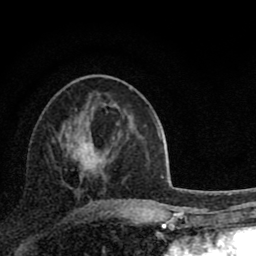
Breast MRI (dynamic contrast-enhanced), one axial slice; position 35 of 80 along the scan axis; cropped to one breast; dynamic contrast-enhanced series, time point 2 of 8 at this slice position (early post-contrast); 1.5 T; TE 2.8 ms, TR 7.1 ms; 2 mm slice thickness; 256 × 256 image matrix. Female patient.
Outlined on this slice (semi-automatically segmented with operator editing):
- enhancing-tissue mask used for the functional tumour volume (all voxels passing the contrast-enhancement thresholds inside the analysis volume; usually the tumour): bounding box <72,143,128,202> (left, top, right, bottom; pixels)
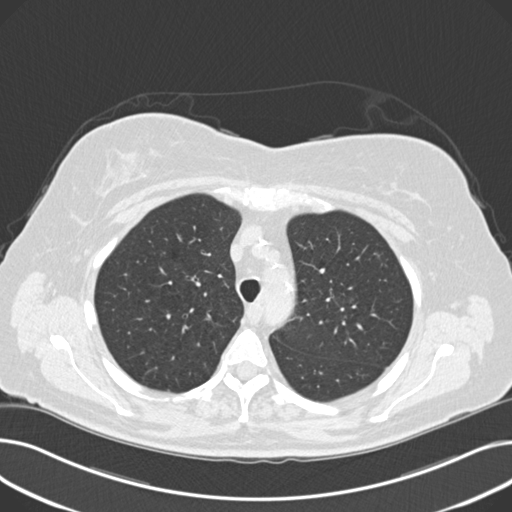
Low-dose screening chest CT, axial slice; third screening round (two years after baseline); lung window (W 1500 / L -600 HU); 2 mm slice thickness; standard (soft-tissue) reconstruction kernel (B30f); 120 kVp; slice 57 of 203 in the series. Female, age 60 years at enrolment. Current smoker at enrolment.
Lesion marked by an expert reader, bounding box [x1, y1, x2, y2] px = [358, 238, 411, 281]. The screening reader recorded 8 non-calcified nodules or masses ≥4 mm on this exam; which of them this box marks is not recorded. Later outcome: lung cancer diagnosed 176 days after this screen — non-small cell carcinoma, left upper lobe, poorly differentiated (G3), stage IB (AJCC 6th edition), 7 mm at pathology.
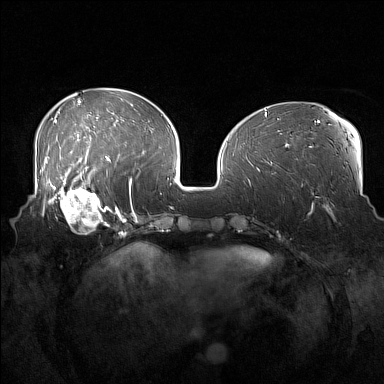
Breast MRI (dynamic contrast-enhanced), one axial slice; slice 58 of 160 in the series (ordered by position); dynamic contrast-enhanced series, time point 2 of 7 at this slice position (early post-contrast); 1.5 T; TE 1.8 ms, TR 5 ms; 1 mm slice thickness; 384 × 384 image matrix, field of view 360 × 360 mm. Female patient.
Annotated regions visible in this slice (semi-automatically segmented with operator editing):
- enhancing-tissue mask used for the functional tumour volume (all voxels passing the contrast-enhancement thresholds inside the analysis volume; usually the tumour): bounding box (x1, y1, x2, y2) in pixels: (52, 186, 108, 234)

────────────────────

AIM OF THE TASK: Leaving every picture behind, retype the entries above exactly, from the first line through the line with "Annotated regions visible", and stop there.

SOLUTION BELOW:
Breast MRI (dynamic contrast-enhanced), one axial slice; position 35 of 80 along the scan axis; cropped to one breast; dynamic contrast-enhanced series, time point 2 of 8 at this slice position (early post-contrast); 1.5 T; TE 2.8 ms, TR 7.1 ms; 2 mm slice thickness; 256 × 256 image matrix. Female patient.
Outlined on this slice (semi-automatically segmented with operator editing):
- enhancing-tissue mask used for the functional tumour volume (all voxels passing the contrast-enhancement thresholds inside the analysis volume; usually the tumour): bounding box <72,143,128,202> (left, top, right, bottom; pixels)
Low-dose screening chest CT, axial slice; third screening round (two years after baseline); lung window (W 1500 / L -600 HU); 2 mm slice thickness; standard (soft-tissue) reconstruction kernel (B30f); 120 kVp; slice 57 of 203 in the series. Female, age 60 years at enrolment. Current smoker at enrolment.
Lesion marked by an expert reader, bounding box [x1, y1, x2, y2] px = [358, 238, 411, 281]. The screening reader recorded 8 non-calcified nodules or masses ≥4 mm on this exam; which of them this box marks is not recorded. Later outcome: lung cancer diagnosed 176 days after this screen — non-small cell carcinoma, left upper lobe, poorly differentiated (G3), stage IB (AJCC 6th edition), 7 mm at pathology.
Breast MRI (dynamic contrast-enhanced), one axial slice; slice 58 of 160 in the series (ordered by position); dynamic contrast-enhanced series, time point 2 of 7 at this slice position (early post-contrast); 1.5 T; TE 1.8 ms, TR 5 ms; 1 mm slice thickness; 384 × 384 image matrix, field of view 360 × 360 mm. Female patient.
Annotated regions visible in this slice (semi-automatically segmented with operator editing):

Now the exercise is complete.